Ambient to high temperature fracture toughness and fatigue-crack propagation behavior in a Mo–12Si–8.5B (at.%) intermetallic

Abstract

Boron-containing molybdenum silicides have been the focus of significant research of late due to their potentially superior low-temperature “pest” resistance and high-temperature oxidation resistance comparable to that of MoSi 2-based silicides; however, like many ordered intermetallics, they are plagued by poor ductility and toughness properties. Of the various multiphase Mo–Si–B intermetallic systems available, alloys with compositions of Mo–12Si–8.5B (at.%), which contain Mo, Mo 3Si, and T2 phases, are anticipated to have higher toughnesses because of the presence of the relatively ductile Mo phase. In this study, we examine the ambient to high (1300°C) temperature fracture toughness (R-curve) and fatigue-crack growth characteristics of Mo-12Si-8.5B, with the objective of discerning the salient mechanisms governing crack growth.

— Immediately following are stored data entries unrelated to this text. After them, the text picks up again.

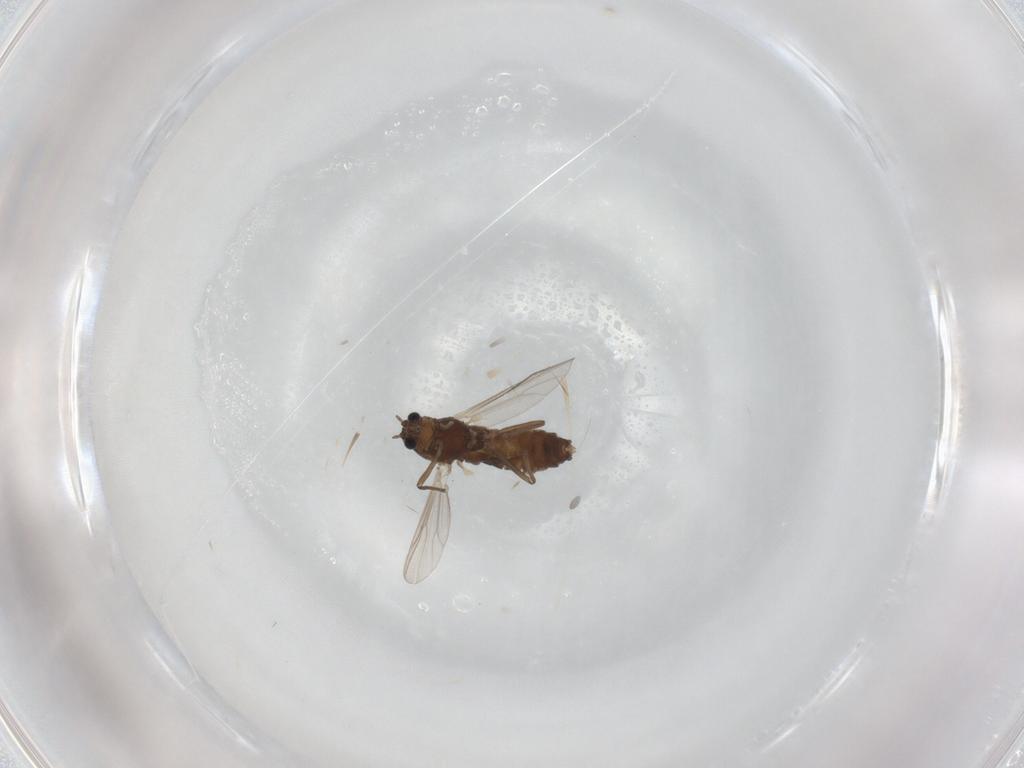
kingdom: Animalia
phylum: Arthropoda
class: Insecta
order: Diptera
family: Chironomidae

It is found that this alloy displays a relatively high intrinsic (crack-initiation) toughness at 800 up to 1200°C (∼10 MPa√m), but only limited extrinsic R-curve (crack-growth) toughness. Although the lack of extrinsic toughening mechanisms is not necessarily beneficial to quasi-static properties, it does imply in a brittle material that it should show only minimal susceptibility to premature failure by fatigue, as is indeed observed at temperatures from ambient to 1300°C. Of particular significance is that both the fracture toughness and the threshold stress intensity for fatigue are increased with increasing temperature over this range. This remarkable property is related to a variety of toughening mechanisms that become active at elevated temperatures, specifically involving crack trapping by the α-Mo phase and extensive microcracking primarily in the Mo 5SiB 2 phase.